| Transcribed page contents |
▼▼▼

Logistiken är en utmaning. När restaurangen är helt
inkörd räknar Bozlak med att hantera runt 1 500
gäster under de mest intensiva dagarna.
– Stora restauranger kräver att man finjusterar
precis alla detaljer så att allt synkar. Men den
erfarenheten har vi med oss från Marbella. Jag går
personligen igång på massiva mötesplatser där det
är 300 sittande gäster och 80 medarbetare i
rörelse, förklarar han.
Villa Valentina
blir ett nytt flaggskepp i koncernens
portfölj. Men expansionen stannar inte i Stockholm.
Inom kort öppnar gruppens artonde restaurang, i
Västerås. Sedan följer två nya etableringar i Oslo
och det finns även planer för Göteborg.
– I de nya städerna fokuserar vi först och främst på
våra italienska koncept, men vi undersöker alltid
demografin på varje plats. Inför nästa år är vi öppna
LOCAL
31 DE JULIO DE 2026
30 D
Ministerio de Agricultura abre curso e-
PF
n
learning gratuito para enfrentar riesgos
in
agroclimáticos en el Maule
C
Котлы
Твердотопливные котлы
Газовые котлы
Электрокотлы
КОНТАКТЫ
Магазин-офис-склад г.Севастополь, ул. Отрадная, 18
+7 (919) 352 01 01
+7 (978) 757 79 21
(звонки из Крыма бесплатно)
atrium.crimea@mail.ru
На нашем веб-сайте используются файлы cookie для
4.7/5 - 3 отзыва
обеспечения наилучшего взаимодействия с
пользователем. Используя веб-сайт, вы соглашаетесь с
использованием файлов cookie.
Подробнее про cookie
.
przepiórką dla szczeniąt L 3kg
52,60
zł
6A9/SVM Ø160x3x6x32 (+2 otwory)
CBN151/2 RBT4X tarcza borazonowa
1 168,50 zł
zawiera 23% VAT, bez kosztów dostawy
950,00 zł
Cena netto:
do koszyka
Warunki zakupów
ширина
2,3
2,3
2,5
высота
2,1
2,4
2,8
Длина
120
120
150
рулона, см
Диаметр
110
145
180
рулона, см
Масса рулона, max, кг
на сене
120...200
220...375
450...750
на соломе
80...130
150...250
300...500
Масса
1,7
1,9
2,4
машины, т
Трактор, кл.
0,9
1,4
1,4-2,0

▲▲▲

Please convert every line of the material above into a numbered list, omitting any blank lines.

1. Logistiken är en utmaning. När restaurangen är helt
2. inkörd räknar Bozlak med att hantera runt 1 500
3. gäster under de mest intensiva dagarna.
4. – Stora restauranger kräver att man finjusterar
5. precis alla detaljer så att allt synkar. Men den
6. erfarenheten har vi med oss från Marbella. Jag går
7. personligen igång på massiva mötesplatser där det
8. är 300 sittande gäster och 80 medarbetare i
9. rörelse, förklarar han.
10. Villa Valentina
11. blir ett nytt flaggskepp i koncernens
12. portfölj. Men expansionen stannar inte i Stockholm.
13. Inom kort öppnar gruppens artonde restaurang, i
14. Västerås. Sedan följer två nya etableringar i Oslo
15. och det finns även planer för Göteborg.
16. – I de nya städerna fokuserar vi först och främst på
17. våra italienska koncept, men vi undersöker alltid
18. demografin på varje plats. Inför nästa år är vi öppna
19. LOCAL
20. 31 DE JULIO DE 2026
21. 30 D
22. Ministerio de Agricultura abre curso e-
23. PF
24. n
25. learning gratuito para enfrentar riesgos
26. in
27. agroclimáticos en el Maule
28. C
29. Котлы
30. Твердотопливные котлы
31. Газовые котлы
32. Электрокотлы
33. КОНТАКТЫ
34. Магазин-офис-склад г.Севастополь, ул. Отрадная, 18
35. +7 (919) 352 01 01
36. +7 (978) 757 79 21
37. (звонки из Крыма бесплатно)
38. atrium.crimea@mail.ru
39. На нашем веб-сайте используются файлы cookie для
40. 4.7/5 - 3 отзыва
41. обеспечения наилучшего взаимодействия с
42. пользователем. Используя веб-сайт, вы соглашаетесь с
43. использованием файлов cookie.
44. Подробнее про cookie
45. .
46. przepiórką dla szczeniąt L 3kg
47. 52,60
48. zł
49. 6A9/SVM Ø160x3x6x32 (+2 otwory)
50. CBN151/2 RBT4X tarcza borazonowa
51. 1 168,50 zł
52. zawiera 23% VAT, bez kosztów dostawy
53. 950,00 zł
54. Cena netto:
55. do koszyka
56. Warunki zakupów
57. ширина
58. 2,3
59. 2,3
60. 2,5
61. высота
62. 2,1
63. 2,4
64. 2,8
65. Длина
66. 120
67. 120
68. 150
69. рулона, см
70. Диаметр
71. 110
72. 145
73. 180
74. рулона, см
75. Масса рулона, max, кг
76. на сене
77. 120...200
78. 220...375
79. 450...750
80. на соломе
81. 80...130
82. 150...250
83. 300...500
84. Масса
85. 1,7
86. 1,9
87. 2,4
88. машины, т
89. Трактор, кл.
90. 0,9
91. 1,4
92. 1,4-2,0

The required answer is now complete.